6. Beschränkung der Haftung
6.1

Die vertragliche Haftung des Reiseveranstalters für Schäden, die nicht Körperschäden sind, ist auf den dreifachen Reisepreis beschränkt, soweit ein Schaden des Teilnehmers/der Teilnehmerin weder vorsätzlich noch fahrlässig herbeigeführt worden ist. Das gleiche gilt, wenn und soweit der Reiseveranstalter für einen dem Teilnehmer/der Teilnehmerin entstandenen Schaden allein wegen eines Verschuldens eines Leistungsträgers verantwortlich ist.

6.2

Die Haftung des Reiseveranstalters aus unerlaubter Handlung für Schäden, die nicht Körperschäden sind, ist ausgeschlossen, es sei denn, der Schaden ist von ihm vorsätzlich oder grob fahrlässig herbeigeführt worden. Sofern der Reiseveranstalter für den entstandenen Schaden einzustehen hat, haftet er in voller Höhe.

6.3

Der Reiseveranstalter haftet nicht für Leistungsstörungen im Zusammenhang mit Leistungen, die nicht direkt Bestandteil der Reise(-Ausschreibung) sind, sondern als Fremdleistungen lediglich vermittelt werden (z. B. Theaterbesuch, Ausstellungen usw.).

6.4

Die Entstehung und/oder die Geltendmachung eines Schadenersatzanspruches gegen den Reiseveranstalter ist insoweit beschränkt oder ausgeschlossen, als aufgrund internationaler Übereinkommen oder auf solchen beruhenden gesetzlichen Vorschriften, die auf die von einem Leistungsträger zu erbringenden Leistungen anzuwenden sind, ein Anspruch auf Schadenersatz gegen den Leistungsträger nur unter bestimmten Voraussetzungen oder Beschränkungen geltend gemacht werden kann oder unter bestimmten Voraussetzungen ausgeschlossen ist.

7. Mitwirkungspflichten

Der Teilnehmer/die Teilnehmerin ist verpflichtet, bei auftretenden Leistungsstörungen im Rahmen der gesetzlichen Bestimmungen alles ihm Zumutbare zu tun, um zu einer Behebung der Störung oder Minderung der Schäden beizutragen. Er/Sie ist insbesondere verpflichtet, die örtliche Reiseleitung über seine/ihre Beanstandungen unverzüglich zu informieren, soweit eine solche vorhanden ist und die Behebung der Störung nicht erkennbar aussichtslos ist. Ein Anspruch auf Minderung tritt nicht ein, wenn der Teilnehmer/die Teilnehmerin es schuldhaft unterlässt, einen Mangel anzuzeigen.

8. Insolvenzschutz

Der Reiseveranstalter hat im Falle der Zahlungsunfähigkeit oder des Konkurses sichergestellt, dass dem Kunden erstattet werden: der gezahlte Reisepreis, soweit Reiseleistungen wegen der Zahlungsunfähigkeit oder des Konkurses ausfallen und notwendige Aufwendungen für die vertraglich vereinbarte Rückreise. Der Kunde/die Kundin hat in diesen Fällen bei Vorlage des Sicherungsscheines einen unmittelbaren Anspruch gegen die Versicherung.

9. Verjährung

Die Verjährung der Ansprüche des Reisenden aus dem § 651 c - 651 f BGB wird gemäss § 651 m Satz 2 BGB auf ein Jahr verkürzt.
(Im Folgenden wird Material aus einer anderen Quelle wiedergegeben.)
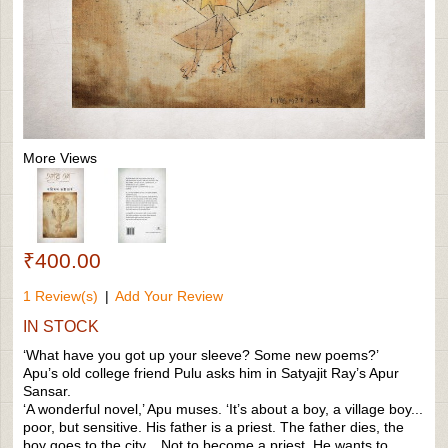
More Views
₹400.00
1 Review(s)
|
Add Your Review
IN STOCK
‘What have you got up your sleeve? Some new poems?’
Apu’s old college friend Pulu asks him in Satyajit Ray’s Apur
Sansar.
‘A wonderful novel,’ Apu muses. ‘It’s about a boy, a village boy...
poor, but sensitive. His father is a priest. The father dies, the
boy goes to the city... Not to become a priest. He wants to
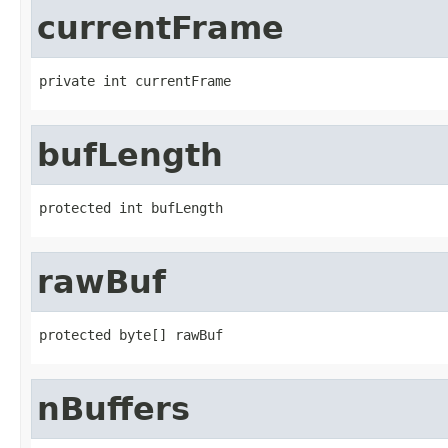
currentFrame
private int currentFrame
bufLength
protected int bufLength
rawBuf
protected byte[] rawBuf
nBuffers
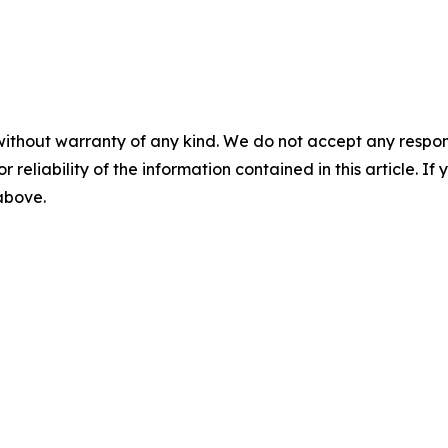
without warranty of any kind. We do not accept any responsib
r reliability of the information contained in this article. I
 above.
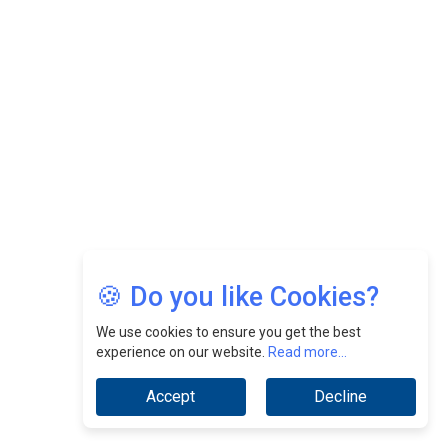
Felix Dan Lopez: Revolutionizing HR Strategies &
Nurturing A Culture Of Excellence At Cebu Pacific Air |
CEOInsightsAsia Vendor
Jimmy Tan: Empowering Change While Catalyzing
Growth At Fiamma Holdings Berhadd | CEOInsightsAsia
Vendor
Sam Loh Chin Hau: Navigating Legal Horizons In Real
Estate & Corporate Law | CEOInsightsAsia Vendor
Chinese Scientists Build a Mach 4 ‘ACE’ Turbojet Engine
🍪 Do you like Cookies?
We use cookies to ensure you get the best
experience on our website.
Read more...
Accept
Decline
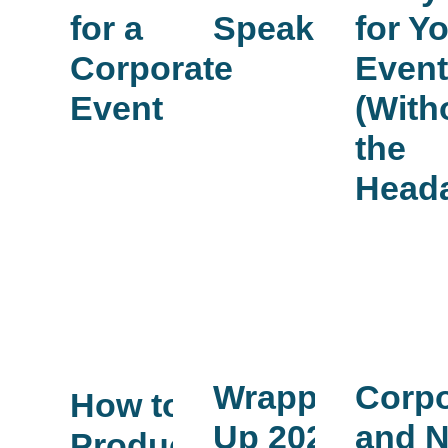
for a
Speaker
for Y
Corporate
Even
Event
(With
the
Head
Corpo
Wrapping
How to
and N
Up 2025
Produce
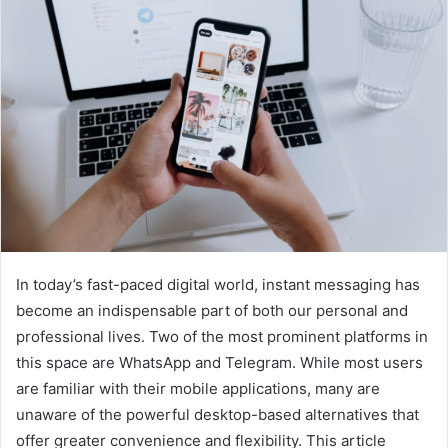
In today’s fast-paced digital world, instant messaging has
become an indispensable part of both our personal and
professional lives. Two of the most prominent platforms in
this space are WhatsApp and Telegram. While most users
are familiar with their mobile applications, many are
unaware of the powerful desktop-based alternatives that
offer greater convenience and flexibility. This article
10. Ergänzende Vorschriften
10.1

Sofern abweichende Regelungen nicht getroffen sind, geltend die gesetzlichen Vorschriften, insbesondere die Vorschriften über den Reisevertrag (§§ 651 a ff. BGB) in der jeweils gültigen Fassung.

10.2

Sollten einzelne Bestimmungen dieses Vertrages unwirksam sein, so wird dadurch die Wirksamkeit der übrigen Bestimmungen nicht berührt.

11. Versicherungen

Eine Gruppenunfall- und -haftpflichtversicherung ist für alle Teilnehmer, soweit sie versicherungsfähig sind, im Reisepreis eingeschlossen. Falls gewünscht, können weitere Versicherungen (z.B. Auslandskrankenversicherung, Reiserücktrittskostenversicherung) noch zusätzlich abgeschlossen werden.

12. Gerichtsstand

Bei Rechtsstreitigkeiten ist der Sitz des Reiseveranstalters als Gerichtsstand maßgebend.